Inverse quadratic optimization with linear equality constraints

Question

considering following quadratic optimization problem with linear equality constraints \begin{equation} \begin{aligned} \max_w~& r^\top w - \frac{1}{2}w^\top Q w \\ \mathrm{s.t.}& \sum w = 1 \end{aligned} \end{equation} By given $r\in\Re^{N\times 1}$ and positive definite $Q$, it is easy to find the analytical solution: \begin{equation} \begin{bmatrix} -Q & \mathbf{1}_{N\times 1} \\ \mathbf{1}_{1\times N} & 0 \end{bmatrix}\begin{bmatrix} w\\ \lambda \end{bmatrix} = \begin{bmatrix} r\\ 1 \end{bmatrix} \end{equation} where $\lambda$ is the Lagrange multiplier. I was wondering, by given the optimal $w^*$, is it possible to derive the vector $r$?

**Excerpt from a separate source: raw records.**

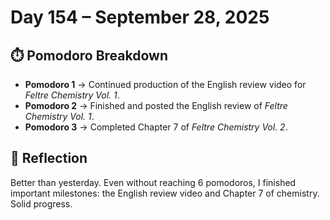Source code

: # Day 154 – September 28, 2025

## ⏱️ Pomodoro Breakdown
- **Pomodoro 1** → Continued production of the English review video for *Feltre Chemistry Vol. 1*.  
- **Pomodoro 2** → Finished and posted the English review of *Feltre Chemistry Vol. 1*.  
- **Pomodoro 3** → Completed Chapter 7 of *Feltre Chemistry Vol. 2*.  

## 💬 Reflection
Better than yesterday. Even without reaching 6 pomodoros, I finished important milestones: the English review video and Chapter 7 of chemistry. Solid progress.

I thought it would be easy, because \begin{equation} w = Q^{-1} (r + \mathbf{1}_{N\times 1} \lambda) \Longrightarrow \sum(w) = \mathbf{1}_{1\times N}Q^{-1} (r + \mathbf{1}_{N\times 1} \lambda) = 1 \end{equation} hence \begin{equation} \begin{bmatrix} I_N & \mathbf{1}_{N\times 1} \\ \mathbf{1}_{1\times N}Q^{-1} & \mathbf{1}_{1\times N}Q^{-1}\mathbf{1}_{N\times 1} \end{bmatrix}\begin{bmatrix} r\\ \lambda \end{bmatrix} = \begin{bmatrix} Qw\\ 1 \end{bmatrix} \end{equation} However, I found that matrix is not invertible due to rank deficiency. Can anyone help me to obtain the $r$ given $w^*$? Thanks!

Answer 1

The problem you pose is minimization of $||w-Q^{-1/2}r||_{Q^{1/2}}$ over the simplex, i.e. some weighted projection to the simplex. Given a projection $w^{*}$ there are generically infinitely many $r$ which yield the same projection (thus the issue with non-invertible). A picture in 2d says it all hopefully (here drawn for simple case with $W=I$, red line is the simplex, green line all possible $r$, two centers $r^{*}$ with corresponding level sets of the quadratic, and both of them yield the same projection $w^{*}$

Answer 2

Forming the Lagrangian

$$ L(w,\lambda) = r^{\top}w-\frac 12 w^{\top}Qw+\lambda(1^{\top}w-1) $$

we have

$$ \nabla L = 0 = r^{\top}-w^{\top}Q+\lambda 1^{\top}=0 $$

multiplying by $w$ we have

$$ r^{\top}w-w^{\top}Qw+\lambda 1^{\top}w = 0\Rightarrow r^{\top}w-w^{\top}Qw+\lambda = 0 $$

and finally

$$ r^{\top}-w^{\top}Q+(w^{\top}Qw-r^{\top}w) 1^{\top}=0 $$

or

$$ r - (w^{\top}r) 1 = Q^{\top}w-(w^{\top}Q^{\top}w)1\Rightarrow (I_n-W) r = Q^{\top}w-(w^{\top}Q^{\top}w)1 $$

then

$$ r = (I_n-W)^{-1}\left(Q^{\top}w-(w^{\top}Q^{\top}w)1\right) $$

Here

$$ \cases{ 1^{\top} = (1,\cdots,1)\\ I_n = \text{Identity matrix}\\ W = (w,\cdots,w)^{\top} } $$